The unity of form and content is a convention, the nature of which is determined by the genre. Genre is a type of convention.

Conventionality is necessary, since art is impossible without limitation. The artist is limited, first of all, by the material in which he reproduces reality. The material itself is not the form. The overcome material becomes both form and content. The sculptor strives to convey the warmth of the human body in cold marble, but he does not paint the sculpture so that it looks like a living person: this, as a rule, causes disgust.

The limited nature of the material and the limited circumstances of the plot are not an obstacle, but a condition for the creation of an artistic image.

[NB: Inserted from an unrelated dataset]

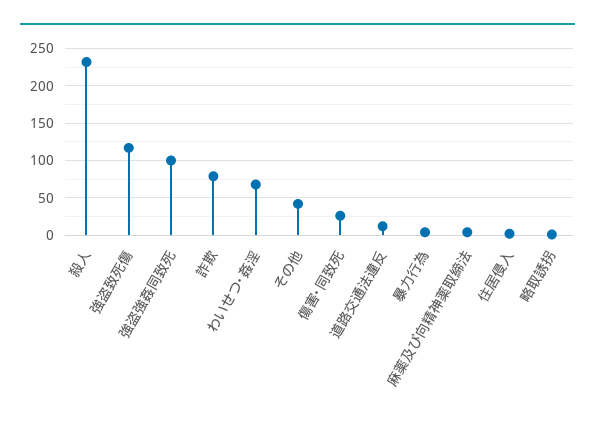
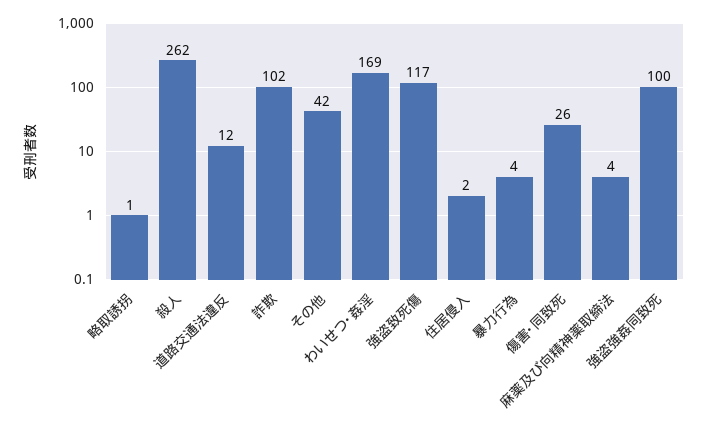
殺人: 230 -> 262
詐欺: 80 -> 102
わいせつ･姦淫: 70 -> 169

While working on the plot, the artist himself creates these limitations for himself.

The principles of overcoming this or that material determine not only the specifics of this art - they nourish the general laws of artistic creativity, with its constant striving for figurativeness, metaphor, subtext, the second plan, that is, the desire to avoid a mirror reflection of the subject, to penetrate beyond the surface of the phenomenon in depth in order to comprehend its meaning.

Conventionality frees the artist from the need to copy the object, makes it possible to expose the essence hidden behind the shell of the object. The genre seems to regulate convention. Genre helps to show the essence, which does not coincide with the form. The convention of the genre, therefore, is necessary in order to express the unconditional objectivity of the content, or at least the unconditional feeling of it.